Segundo vizinhos, desde a fusão da empresa com o antigo Bankia (processos que culminaram em 2021), o projeto Obra Social foi diluído, tendo a subsequente Fundação La Caixa assumido algumas das funções da antiga obra. “Desde então registaram-se aumentos indevidos de rendas, não renovação de contratos e numerosos despejos silenciosos, que culminaram agora na venda de todos os imóveis da Comunidade de Madrid com aparente finalidade de lucro”, afirmam.

Os manifestantes criticam que o Fundo queira projetar uma imagem de “compromisso social” através do combate à pobreza ou da proteção das crianças, enquanto o CaixaBank é o maior detentor de habitação em Espanha. Parte dos mais de 5,7 mil milhões de euros em lucros do banco em 2024 provém de activos imobiliários que o banco adquiriu após a crise económica de 2008 e que agora vendeu a fundos de investimento. Algumas destas propriedades que possuíam faziam parte do parque de habitação social não só em Madrid, mas também em regiões como a Catalunha.

As vítimas relataram que os edifícios já tinham apartamentos disponíveis para aluguer sazonal por mais de 1.000 euros, enquanto os inquilinos que ali residiam anteriormente pagavam menos de metade desse preço pela mesma casa. Outras propriedades estão mesmo à venda a preços de cerca de um quarto de milhão de euros ou até mais.

Durante a manifestação, o Estado também foi chamado a assumir a responsabilidade, uma vez que detém cerca de 18% das ações do CaixaBank. “Não só deveria intervir para travar esta operação, mas também poderia assumir a responsabilidade pela aquisição destas casas, por exemplo através do SEPES, garantindo a sua inclusão num parque público”, afirmam.

O representante do Grupo Socialista Municipal na Câmara Municipal de Madrid, Reyes Maroto, compareceu à reunião para exigir que a Câmara e a Comunidade de Madrid tomassem medidas sobre o assunto, mas a recepção não foi a esperada e os vizinhos queixaram-se de que o PSOE no governo central nada tinha feito pela habitação. “Já que você veio aqui hipocritamente, o que o seu governo vai fazer a respeito?” – gritou um dos manifestantes no alto-falante, após o que o representante não respondeu.

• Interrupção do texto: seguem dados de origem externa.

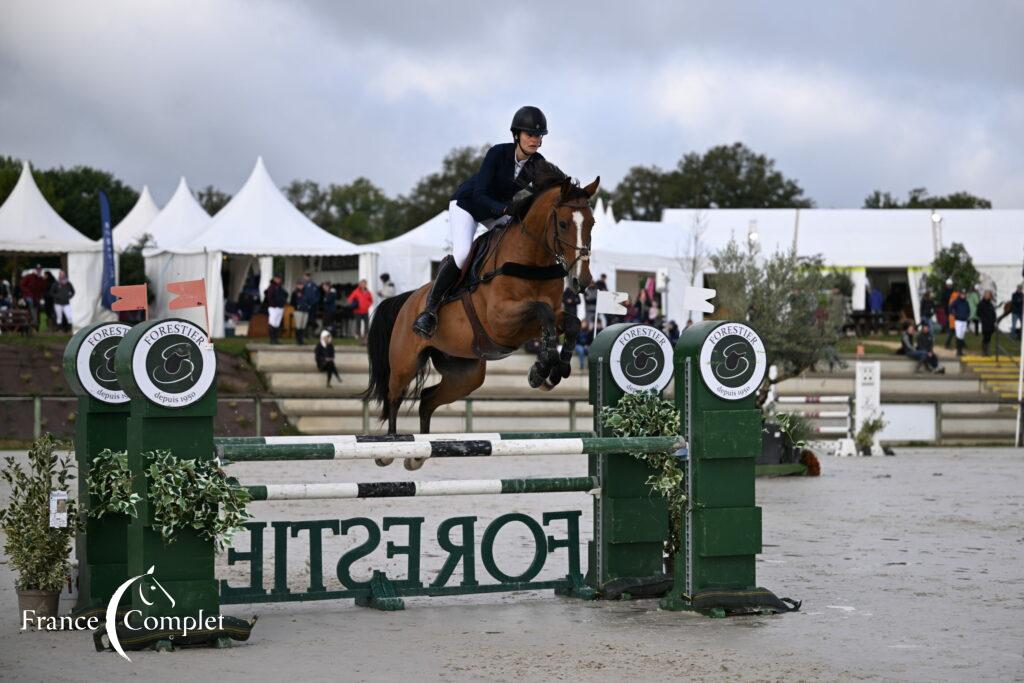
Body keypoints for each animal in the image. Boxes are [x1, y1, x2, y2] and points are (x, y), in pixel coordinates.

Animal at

Os contratos de muitos vizinhos, se não expiraram, estão próximos da conclusão. Alguns dos que partiram e que deverão partir vivem nestas casas há mais de dez anos. Isabel Hernan mora em sua casa em Vallecas há exatos 18 anos com sua irmã Nieves e atualmente se encontra na pior situação imaginável: seu aluguel termina em 31 de dezembro, assim como seu trabalho temporário. “Chegou tudo de uma vez, teremos um final de ano triste”, afirma. Depois de quase duas décadas sem ter que lidar com a selva do mercado imobiliário madrileno, Isabel afirma que “nem em Toledo” não conseguiram arrendar. A irmã, que ouve as suas palavras, intervém: “É muito triste que a sua vida dependa dos outros”.